4. Aux termes des deux premiers de ces textes, le droit d’appel appartient à toute partie qui y a intérêt, si elle n’y a pas renoncé et l’appel incident peut être formé, en tout état de cause.

5. Par application du troisième, après cassation, l’affaire est à nouveau jugée en fait et en droit par la juridiction de renvoi à l’exclusion des chefs non atteints par la cassation.

6. Conformément aux deux derniers, la recevabilité des prétentions nouvelles est soumise aux règles qui s’appliquent devant la juridiction dont la décision a été cassée de sorte que les prétentions ne sont pas nouvelles dès lors qu’elles tendent aux mêmes fins que celles soumises au premier juge, même si leur fondement juridique est différent.

7. Pour déclarer irrecevable l’appel incident de l’emprunteur et rejeter toutes les demandes de ce dernier, l’arrêt relève qu’à la suite de la cassation de l’arrêt confirmatif ayant accueilli la demande en annulation de la stipulation d’intérêts conventionnels, l’emprunteur demande à la cour de renvoi, sur appel incident, d’infirmer le jugement en ce qu’il a prononcé la nullité de la stipulation d’intérêts conventionnels et, statuant à nouveau, de prononcer la déchéance totale du droit aux intérêts du prêt, cependant que le jugement a intégralement fait droit à ses demandes.
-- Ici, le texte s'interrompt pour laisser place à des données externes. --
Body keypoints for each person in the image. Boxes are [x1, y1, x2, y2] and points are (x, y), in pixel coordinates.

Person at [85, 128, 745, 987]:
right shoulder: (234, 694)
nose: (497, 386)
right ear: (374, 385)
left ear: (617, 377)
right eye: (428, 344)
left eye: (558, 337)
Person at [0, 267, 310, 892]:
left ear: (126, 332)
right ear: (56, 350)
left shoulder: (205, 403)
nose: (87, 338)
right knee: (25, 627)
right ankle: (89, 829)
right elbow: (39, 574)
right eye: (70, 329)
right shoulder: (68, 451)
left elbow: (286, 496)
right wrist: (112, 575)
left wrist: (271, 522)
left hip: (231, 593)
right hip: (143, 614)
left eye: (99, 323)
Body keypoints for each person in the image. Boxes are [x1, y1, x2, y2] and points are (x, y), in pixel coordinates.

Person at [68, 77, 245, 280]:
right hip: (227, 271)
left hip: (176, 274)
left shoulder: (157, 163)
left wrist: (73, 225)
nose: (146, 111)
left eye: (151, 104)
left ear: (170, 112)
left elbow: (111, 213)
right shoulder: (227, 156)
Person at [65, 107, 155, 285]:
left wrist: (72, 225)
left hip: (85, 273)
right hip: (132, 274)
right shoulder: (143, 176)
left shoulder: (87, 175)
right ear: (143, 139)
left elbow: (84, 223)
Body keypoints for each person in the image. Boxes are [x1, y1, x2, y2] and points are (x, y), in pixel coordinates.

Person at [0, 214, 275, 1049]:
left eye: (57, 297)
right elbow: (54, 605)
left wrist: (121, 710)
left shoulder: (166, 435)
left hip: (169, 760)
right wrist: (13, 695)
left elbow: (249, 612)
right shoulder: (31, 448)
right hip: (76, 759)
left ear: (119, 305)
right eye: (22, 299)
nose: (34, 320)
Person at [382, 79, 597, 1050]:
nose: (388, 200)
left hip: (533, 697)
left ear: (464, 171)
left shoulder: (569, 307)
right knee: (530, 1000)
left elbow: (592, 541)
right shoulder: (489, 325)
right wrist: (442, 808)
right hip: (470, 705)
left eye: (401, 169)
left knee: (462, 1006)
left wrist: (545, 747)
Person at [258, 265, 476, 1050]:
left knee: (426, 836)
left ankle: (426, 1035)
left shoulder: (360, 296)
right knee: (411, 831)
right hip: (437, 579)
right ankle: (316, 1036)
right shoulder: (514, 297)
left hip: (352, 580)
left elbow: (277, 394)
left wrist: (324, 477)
Il en déduit, faute de succombance en première instance, que cette circonstance rend son appel incident irrecevable le privant d’intérêt pour agir au sens de l’article 546 du code de procédure civile, sans qu’il y ait ainsi lieu d’examiner la recevabilité de la demande nouvelle de déchéance du droit aux intérêts au regard des dispositions de l’article 564 du même code.

8. En statuant ainsi, alors qu’elle avait relevé que l’arrêt de cassation qui la saisissait avait censuré l’arrêt confirmatif rendu au bénéfice de l’emprunteur en ce qu’il avait prononcé la nullité de la stipulation d’intérêts conventionnels, ce qui autorisait ce dernier à former un appel incident pour se conformer à la doctrine de la Cour et saisir la cour de renvoi d’une demande, tendant aux mêmes fins que celle en nullité, visant à priver le prêteur de son droit à des intérêts conventionnels, la cour d’appel, qui n’a pas tiré les conséquences légales de ses propres constatations, a violé les textes susvisés.